## WHAT YOU NEED TO DO
Without any pictures, the records below should be reproduced exactly.

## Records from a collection
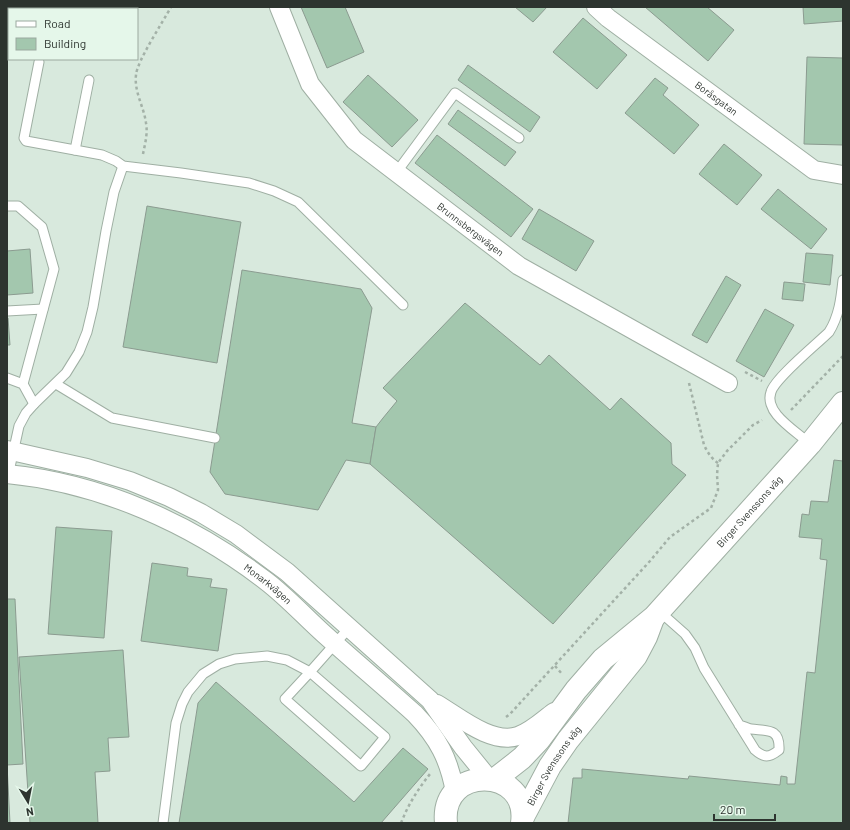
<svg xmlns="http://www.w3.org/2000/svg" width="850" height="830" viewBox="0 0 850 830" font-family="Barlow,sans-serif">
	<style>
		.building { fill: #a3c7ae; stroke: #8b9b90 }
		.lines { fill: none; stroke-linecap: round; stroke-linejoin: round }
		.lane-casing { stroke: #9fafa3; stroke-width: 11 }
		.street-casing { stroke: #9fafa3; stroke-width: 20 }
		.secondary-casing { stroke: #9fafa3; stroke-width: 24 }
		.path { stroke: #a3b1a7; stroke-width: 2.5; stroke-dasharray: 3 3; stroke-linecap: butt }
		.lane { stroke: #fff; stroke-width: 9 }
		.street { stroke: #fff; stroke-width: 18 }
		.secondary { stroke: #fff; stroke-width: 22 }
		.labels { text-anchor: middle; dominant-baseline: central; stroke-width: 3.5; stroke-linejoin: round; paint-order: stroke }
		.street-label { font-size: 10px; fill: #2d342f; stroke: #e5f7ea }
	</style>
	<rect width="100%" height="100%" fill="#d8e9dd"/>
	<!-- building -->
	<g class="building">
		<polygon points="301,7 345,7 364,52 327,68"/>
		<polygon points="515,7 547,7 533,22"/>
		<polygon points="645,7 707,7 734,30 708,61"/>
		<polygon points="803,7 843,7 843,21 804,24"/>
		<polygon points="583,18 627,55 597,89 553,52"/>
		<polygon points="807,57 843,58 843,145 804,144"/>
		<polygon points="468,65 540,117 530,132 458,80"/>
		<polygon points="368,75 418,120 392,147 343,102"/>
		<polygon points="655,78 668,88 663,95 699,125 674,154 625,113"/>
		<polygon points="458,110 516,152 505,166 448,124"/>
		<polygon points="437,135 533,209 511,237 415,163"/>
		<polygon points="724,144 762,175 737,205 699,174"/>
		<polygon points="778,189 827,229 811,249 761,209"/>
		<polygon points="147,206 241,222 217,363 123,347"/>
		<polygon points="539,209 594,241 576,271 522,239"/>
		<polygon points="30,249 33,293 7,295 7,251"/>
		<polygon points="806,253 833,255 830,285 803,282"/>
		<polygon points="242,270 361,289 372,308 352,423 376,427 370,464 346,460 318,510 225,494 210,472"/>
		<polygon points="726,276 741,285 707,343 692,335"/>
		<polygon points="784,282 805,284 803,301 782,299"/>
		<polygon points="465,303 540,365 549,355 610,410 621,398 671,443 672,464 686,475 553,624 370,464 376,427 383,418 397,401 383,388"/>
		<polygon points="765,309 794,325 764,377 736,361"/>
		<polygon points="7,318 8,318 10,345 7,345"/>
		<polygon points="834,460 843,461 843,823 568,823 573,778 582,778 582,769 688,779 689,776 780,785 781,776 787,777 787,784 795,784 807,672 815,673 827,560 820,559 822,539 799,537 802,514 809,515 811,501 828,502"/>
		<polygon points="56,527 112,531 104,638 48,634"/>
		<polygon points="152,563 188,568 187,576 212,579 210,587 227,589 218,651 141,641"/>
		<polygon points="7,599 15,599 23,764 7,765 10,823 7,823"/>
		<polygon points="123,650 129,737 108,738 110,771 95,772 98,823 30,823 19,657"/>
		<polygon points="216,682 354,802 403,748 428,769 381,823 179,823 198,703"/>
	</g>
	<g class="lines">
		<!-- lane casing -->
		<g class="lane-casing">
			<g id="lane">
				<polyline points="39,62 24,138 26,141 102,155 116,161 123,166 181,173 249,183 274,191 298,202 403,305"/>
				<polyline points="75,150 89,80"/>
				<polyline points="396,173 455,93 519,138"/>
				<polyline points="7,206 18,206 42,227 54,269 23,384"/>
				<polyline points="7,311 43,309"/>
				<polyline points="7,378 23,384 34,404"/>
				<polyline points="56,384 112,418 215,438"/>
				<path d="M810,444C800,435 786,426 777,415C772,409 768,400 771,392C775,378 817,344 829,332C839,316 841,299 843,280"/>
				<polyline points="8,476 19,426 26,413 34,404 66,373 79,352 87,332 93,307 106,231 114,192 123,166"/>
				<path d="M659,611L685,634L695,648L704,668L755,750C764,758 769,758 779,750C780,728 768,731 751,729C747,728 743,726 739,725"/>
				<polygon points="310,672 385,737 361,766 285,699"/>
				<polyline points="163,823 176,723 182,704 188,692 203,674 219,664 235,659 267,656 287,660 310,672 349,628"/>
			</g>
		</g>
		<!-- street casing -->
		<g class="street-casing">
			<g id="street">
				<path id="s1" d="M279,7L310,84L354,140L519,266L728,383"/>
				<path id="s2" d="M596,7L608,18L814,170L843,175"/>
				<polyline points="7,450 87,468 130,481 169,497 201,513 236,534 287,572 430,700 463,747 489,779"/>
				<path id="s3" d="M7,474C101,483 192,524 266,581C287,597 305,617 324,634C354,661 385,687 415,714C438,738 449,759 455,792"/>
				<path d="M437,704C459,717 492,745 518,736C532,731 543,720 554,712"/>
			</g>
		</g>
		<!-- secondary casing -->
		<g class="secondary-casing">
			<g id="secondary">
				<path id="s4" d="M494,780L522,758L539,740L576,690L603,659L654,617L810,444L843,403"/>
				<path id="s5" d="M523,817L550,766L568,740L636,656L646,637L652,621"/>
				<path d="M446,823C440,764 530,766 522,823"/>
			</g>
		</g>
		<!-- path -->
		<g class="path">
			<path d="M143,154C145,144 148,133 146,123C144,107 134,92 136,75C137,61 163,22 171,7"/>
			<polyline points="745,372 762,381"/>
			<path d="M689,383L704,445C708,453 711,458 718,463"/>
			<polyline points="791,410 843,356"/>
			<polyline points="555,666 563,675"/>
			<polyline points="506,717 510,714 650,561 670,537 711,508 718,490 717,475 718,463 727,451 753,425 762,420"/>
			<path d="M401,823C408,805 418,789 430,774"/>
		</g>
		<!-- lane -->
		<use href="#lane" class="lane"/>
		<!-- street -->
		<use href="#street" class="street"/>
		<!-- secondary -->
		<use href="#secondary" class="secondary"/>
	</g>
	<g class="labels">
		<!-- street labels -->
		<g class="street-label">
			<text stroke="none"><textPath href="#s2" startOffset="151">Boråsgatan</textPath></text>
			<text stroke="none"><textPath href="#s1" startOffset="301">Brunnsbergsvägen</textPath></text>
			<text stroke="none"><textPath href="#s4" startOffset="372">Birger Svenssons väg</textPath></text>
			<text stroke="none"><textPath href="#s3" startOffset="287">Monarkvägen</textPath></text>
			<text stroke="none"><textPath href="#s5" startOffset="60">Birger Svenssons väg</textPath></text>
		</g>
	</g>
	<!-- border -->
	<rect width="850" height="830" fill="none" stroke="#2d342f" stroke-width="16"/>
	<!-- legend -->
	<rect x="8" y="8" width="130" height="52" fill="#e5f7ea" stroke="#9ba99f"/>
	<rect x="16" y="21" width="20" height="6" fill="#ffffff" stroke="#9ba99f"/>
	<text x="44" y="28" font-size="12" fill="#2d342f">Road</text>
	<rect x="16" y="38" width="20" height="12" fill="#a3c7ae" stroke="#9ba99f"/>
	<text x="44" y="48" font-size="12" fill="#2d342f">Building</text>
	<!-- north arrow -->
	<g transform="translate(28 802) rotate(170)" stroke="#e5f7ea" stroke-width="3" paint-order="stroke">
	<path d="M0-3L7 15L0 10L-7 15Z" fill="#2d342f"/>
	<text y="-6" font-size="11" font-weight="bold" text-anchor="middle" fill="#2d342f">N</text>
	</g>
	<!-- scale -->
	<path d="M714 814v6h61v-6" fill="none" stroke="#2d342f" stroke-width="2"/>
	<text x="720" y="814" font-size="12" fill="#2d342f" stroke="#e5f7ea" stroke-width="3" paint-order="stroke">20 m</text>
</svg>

## OUTPUT FOR THIS TASK
<svg xmlns="http://www.w3.org/2000/svg" width="850" height="830" viewBox="0 0 850 830" font-family="Barlow,sans-serif">
	<style>
		.building { fill: #a3c7ae; stroke: #8b9b90 }
		.lines { fill: none; stroke-linecap: round; stroke-linejoin: round }
		.lane-casing { stroke: #9fafa3; stroke-width: 11 }
		.street-casing { stroke: #9fafa3; stroke-width: 20 }
		.secondary-casing { stroke: #9fafa3; stroke-width: 24 }
		.path { stroke: #a3b1a7; stroke-width: 2.5; stroke-dasharray: 3 3; stroke-linecap: butt }
		.lane { stroke: #fff; stroke-width: 9 }
		.street { stroke: #fff; stroke-width: 18 }
		.secondary { stroke: #fff; stroke-width: 22 }
		.labels { text-anchor: middle; dominant-baseline: central; stroke-width: 3.5; stroke-linejoin: round; paint-order: stroke }
		.street-label { font-size: 10px; fill: #2d342f; stroke: #e5f7ea }
	</style>
	<rect width="100%" height="100%" fill="#d8e9dd"/>
	<!-- building -->
	<g class="building">
		<polygon points="301,7 345,7 364,52 327,68"/>
		<polygon points="515,7 547,7 533,22"/>
		<polygon points="645,7 707,7 734,30 708,61"/>
		<polygon points="803,7 843,7 843,21 804,24"/>
		<polygon points="583,18 627,55 597,89 553,52"/>
		<polygon points="807,57 843,58 843,145 804,144"/>
		<polygon points="468,65 540,117 530,132 458,80"/>
		<polygon points="368,75 418,120 392,147 343,102"/>
		<polygon points="655,78 668,88 663,95 699,125 674,154 625,113"/>
		<polygon points="458,110 516,152 505,166 448,124"/>
		<polygon points="437,135 533,209 511,237 415,163"/>
		<polygon points="724,144 762,175 737,205 699,174"/>
		<polygon points="778,189 827,229 811,249 761,209"/>
		<polygon points="147,206 241,222 217,363 123,347"/>
		<polygon points="539,209 594,241 576,271 522,239"/>
		<polygon points="30,249 33,293 7,295 7,251"/>
		<polygon points="806,253 833,255 830,285 803,282"/>
		<polygon points="242,270 361,289 372,308 352,423 376,427 370,464 346,460 318,510 225,494 210,472"/>
		<polygon points="726,276 741,285 707,343 692,335"/>
		<polygon points="784,282 805,284 803,301 782,299"/>
		<polygon points="465,303 540,365 549,355 610,410 621,398 671,443 672,464 686,475 553,624 370,464 376,427 383,418 397,401 383,388"/>
		<polygon points="765,309 794,325 764,377 736,361"/>
		<polygon points="7,318 8,318 10,345 7,345"/>
		<polygon points="834,460 843,461 843,823 568,823 573,778 582,778 582,769 688,779 689,776 780,785 781,776 787,777 787,784 795,784 807,672 815,673 827,560 820,559 822,539 799,537 802,514 809,515 811,501 828,502"/>
		<polygon points="56,527 112,531 104,638 48,634"/>
		<polygon points="152,563 188,568 187,576 212,579 210,587 227,589 218,651 141,641"/>
		<polygon points="7,599 15,599 23,764 7,765 10,823 7,823"/>
		<polygon points="123,650 129,737 108,738 110,771 95,772 98,823 30,823 19,657"/>
		<polygon points="216,682 354,802 403,748 428,769 381,823 179,823 198,703"/>
	</g>
	<g class="lines">
		<!-- lane casing -->
		<g class="lane-casing">
			<g id="lane">
				<polyline points="39,62 24,138 26,141 102,155 116,161 123,166 181,173 249,183 274,191 298,202 403,305"/>
				<polyline points="75,150 89,80"/>
				<polyline points="396,173 455,93 519,138"/>
				<polyline points="7,206 18,206 42,227 54,269 23,384"/>
				<polyline points="7,311 43,309"/>
				<polyline points="7,378 23,384 34,404"/>
				<polyline points="56,384 112,418 215,438"/>
				<path d="M810,444C800,435 786,426 777,415C772,409 768,400 771,392C775,378 817,344 829,332C839,316 841,299 843,280"/>
				<polyline points="8,476 19,426 26,413 34,404 66,373 79,352 87,332 93,307 106,231 114,192 123,166"/>
				<path d="M659,611L685,634L695,648L704,668L755,750C764,758 769,758 779,750C780,728 768,731 751,729C747,728 743,726 739,725"/>
				<polygon points="310,672 385,737 361,766 285,699"/>
				<polyline points="163,823 176,723 182,704 188,692 203,674 219,664 235,659 267,656 287,660 310,672 349,628"/>
			</g>
		</g>
		<!-- street casing -->
		<g class="street-casing">
			<g id="street">
				<path id="s1" d="M279,7L310,84L354,140L519,266L728,383"/>
				<path id="s2" d="M596,7L608,18L814,170L843,175"/>
				<polyline points="7,450 87,468 130,481 169,497 201,513 236,534 287,572 430,700 463,747 489,779"/>
				<path id="s3" d="M7,474C101,483 192,524 266,581C287,597 305,617 324,634C354,661 385,687 415,714C438,738 449,759 455,792"/>
				<path d="M437,704C459,717 492,745 518,736C532,731 543,720 554,712"/>
			</g>
		</g>
		<!-- secondary casing -->
		<g class="secondary-casing">
			<g id="secondary">
				<path id="s4" d="M494,780L522,758L539,740L576,690L603,659L654,617L810,444L843,403"/>
				<path id="s5" d="M523,817L550,766L568,740L636,656L646,637L652,621"/>
				<path d="M446,823C440,764 530,766 522,823"/>
			</g>
		</g>
		<!-- path -->
		<g class="path">
			<path d="M143,154C145,144 148,133 146,123C144,107 134,92 136,75C137,61 163,22 171,7"/>
			<polyline points="745,372 762,381"/>
			<path d="M689,383L704,445C708,453 711,458 718,463"/>
			<polyline points="791,410 843,356"/>
			<polyline points="555,666 563,675"/>
			<polyline points="506,717 510,714 650,561 670,537 711,508 718,490 717,475 718,463 727,451 753,425 762,420"/>
			<path d="M401,823C408,805 418,789 430,774"/>
		</g>
		<!-- lane -->
		<use href="#lane" class="lane"/>
		<!-- street -->
		<use href="#street" class="street"/>
		<!-- secondary -->
		<use href="#secondary" class="secondary"/>
	</g>
	<g class="labels">
		<!-- street labels -->
		<g class="street-label">
			<text stroke="none"><textPath href="#s2" startOffset="151">Boråsgatan</textPath></text>
			<text stroke="none"><textPath href="#s1" startOffset="301">Brunnsbergsvägen</textPath></text>
			<text stroke="none"><textPath href="#s4" startOffset="372">Birger Svenssons väg</textPath></text>
			<text stroke="none"><textPath href="#s3" startOffset="287">Monarkvägen</textPath></text>
			<text stroke="none"><textPath href="#s5" startOffset="60">Birger Svenssons väg</textPath></text>
		</g>
	</g>
	<!-- border -->
	<rect width="850" height="830" fill="none" stroke="#2d342f" stroke-width="16"/>
	<!-- legend -->
	<rect x="8" y="8" width="130" height="52" fill="#e5f7ea" stroke="#9ba99f"/>
	<rect x="16" y="21" width="20" height="6" fill="#ffffff" stroke="#9ba99f"/>
	<text x="44" y="28" font-size="12" fill="#2d342f">Road</text>
	<rect x="16" y="38" width="20" height="12" fill="#a3c7ae" stroke="#9ba99f"/>
	<text x="44" y="48" font-size="12" fill="#2d342f">Building</text>
	<!-- north arrow -->
	<g transform="translate(28 802) rotate(170)" stroke="#e5f7ea" stroke-width="3" paint-order="stroke">
	<path d="M0-3L7 15L0 10L-7 15Z" fill="#2d342f"/>
	<text y="-6" font-size="11" font-weight="bold" text-anchor="middle" fill="#2d342f">N</text>
	</g>
	<!-- scale -->
	<path d="M714 814v6h61v-6" fill="none" stroke="#2d342f" stroke-width="2"/>
	<text x="720" y="814" font-size="12" fill="#2d342f" stroke="#e5f7ea" stroke-width="3" paint-order="stroke">20 m</text>
</svg>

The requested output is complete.